My first thought was to go with induction performing the step, but in case, say $s1[i]=s2[j]$ how is it possible to prove that every alternative path would be at least $M[i−1][j−1]$ long.

The complicated thing about the problem is that a shortest path is definitely not unique.

Answer 1

The easiest way to think about it is to view $\text{lev}(s1[0..i], s2[0..j])$ as the minimum cost of an alignment between $s1[0..i]$ and $s2[0..j]$.

For example $\texttt{AAACCCDDD}$ and $\texttt{ABBACCCDD}$ have an optimal alignment of cost 3.
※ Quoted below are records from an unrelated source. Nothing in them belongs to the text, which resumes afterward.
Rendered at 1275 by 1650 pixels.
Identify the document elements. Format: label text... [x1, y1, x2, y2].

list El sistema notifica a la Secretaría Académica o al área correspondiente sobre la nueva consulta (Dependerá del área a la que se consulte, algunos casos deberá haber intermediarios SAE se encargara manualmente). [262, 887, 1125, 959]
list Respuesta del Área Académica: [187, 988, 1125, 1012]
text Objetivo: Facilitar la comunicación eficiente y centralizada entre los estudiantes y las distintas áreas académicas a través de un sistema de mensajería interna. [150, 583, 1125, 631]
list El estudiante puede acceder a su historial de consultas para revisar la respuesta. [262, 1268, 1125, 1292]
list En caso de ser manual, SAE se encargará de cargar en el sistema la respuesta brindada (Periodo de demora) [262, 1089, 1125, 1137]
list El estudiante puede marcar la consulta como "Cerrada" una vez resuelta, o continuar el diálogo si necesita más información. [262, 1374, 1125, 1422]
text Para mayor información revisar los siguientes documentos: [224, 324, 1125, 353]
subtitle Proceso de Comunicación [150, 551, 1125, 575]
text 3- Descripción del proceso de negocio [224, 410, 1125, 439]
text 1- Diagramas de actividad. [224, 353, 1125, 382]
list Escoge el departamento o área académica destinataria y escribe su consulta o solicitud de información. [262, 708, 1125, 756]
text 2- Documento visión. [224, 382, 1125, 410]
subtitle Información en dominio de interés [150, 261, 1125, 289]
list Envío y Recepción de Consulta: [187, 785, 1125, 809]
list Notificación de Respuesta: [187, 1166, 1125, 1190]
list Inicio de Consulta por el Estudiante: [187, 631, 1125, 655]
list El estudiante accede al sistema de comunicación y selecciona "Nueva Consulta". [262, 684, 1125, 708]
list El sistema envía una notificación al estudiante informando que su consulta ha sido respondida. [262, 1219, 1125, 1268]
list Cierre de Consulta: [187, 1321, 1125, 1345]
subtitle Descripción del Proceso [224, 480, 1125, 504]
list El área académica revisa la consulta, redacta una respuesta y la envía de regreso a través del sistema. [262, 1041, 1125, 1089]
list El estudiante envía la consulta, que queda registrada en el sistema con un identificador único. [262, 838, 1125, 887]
$\texttt{AA-ACCCDDD}\\ \texttt{ABBACCCDD-}$

The cost of such an alignment is the minimum of:

• the cost of all alignments ending on insertion ($\texttt{-}$ on the top row, letter on the bottom row), which is $\text{lev}(s1[0..i], s2[0..j-1]) + \text{lev}(\epsilon, s2[j]) = M[i][j-1] + 1$
• the cost of all alignments ending on deletion (letter on the top row, $\texttt{-}$ on the bottom row), which is $\text{lev}(s1[0..i-1], s2[0..j]) + \text{lev}(s1[i], \epsilon) = M[i-1][j] + 1$
• the cost of all alignments ending on match/replacement (letters on both rows), which is $\text{lev}(s1[0..i-1], s2[0..j-1]) + \text{lev}(s1[i], s2[j]) = \begin{cases}M[i-1][j-1] &\text{if}\quad s1[i] = s2[j]\\ M[i-1][j-1] + 1 &\text{if}\quad s1[i] \neq s2[j] \end{cases}$

Note that when $s1[i] = s2[j]$ and the minimum cost alignment ends in a deletion (resp. insertion), we can move $s2[j]$ (resp. $s1[i]$) to the end of the alignment without increasing the cost. For example,

$\texttt{AA-ACCCDDD.....->.....AA-ACCCDDD}\\ \texttt{ABBACCCDD-............ABBACCCD-D}$

Thus in the cases $s1[i] = s2[j]$, the third option always has minimum cost and $M[i][j] = M[i-1][j-1]$.